◆ **REQUIREMENT**
Look through the listing below for the string "Table". Show each line where it occurs.

◆ **AVAILABLE DATA**
# # # # #
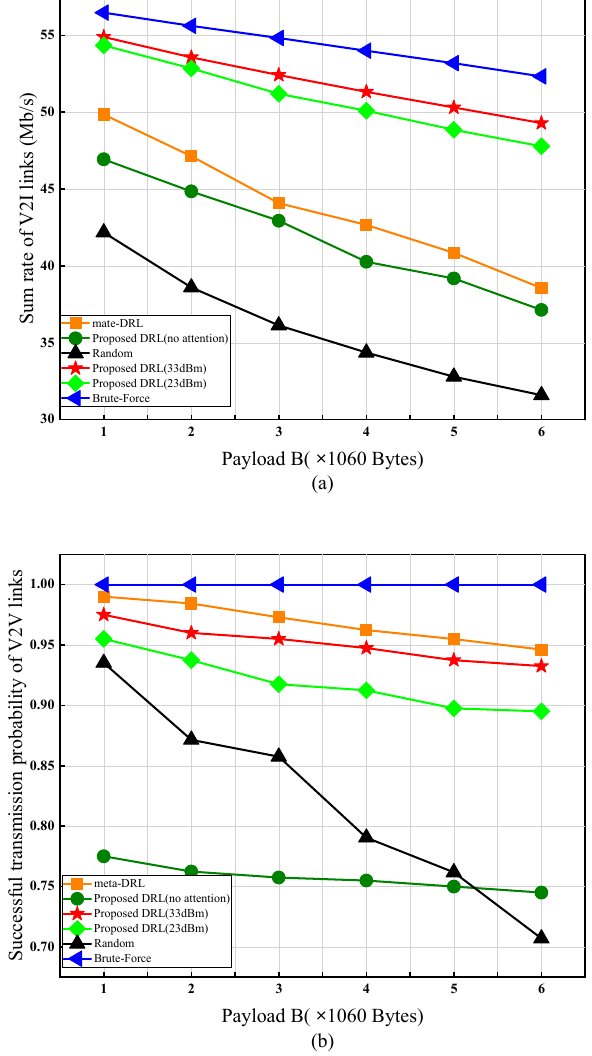
Figure 5. The performance for different payload sizes: ( a ) Sum rate of V2I links. ( b ) Successful transmission probability of V2V links.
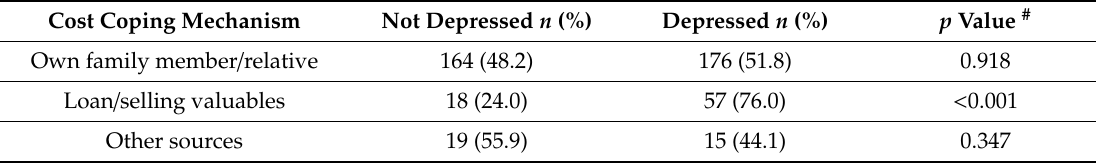
Table 5. Cost coping mechanism of the families for health care in the last month by depression status ( n =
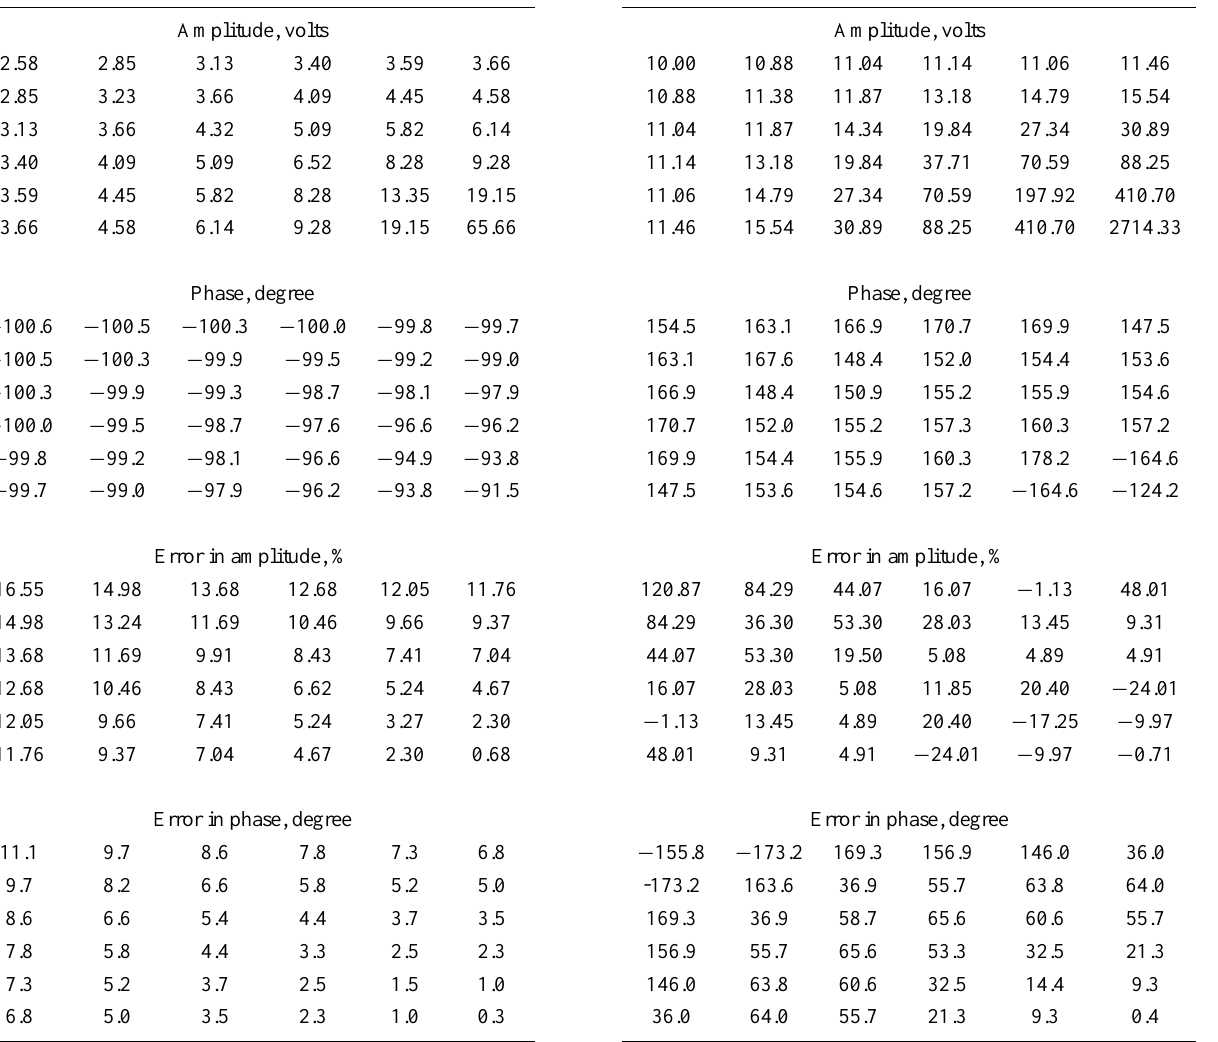
Table 1. Test case 1: low frequency, sparse grid. Table 2. Test case 2: high frequency, sparse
# # # # #
◆ **ANSWER SPACE**
Table 5. Cost coping mechanism of the families for health care in the last month by depression status ( n =
Table 1. Test case 1: low frequency, sparse grid. Table 2. Test case 2: high frequency, sparse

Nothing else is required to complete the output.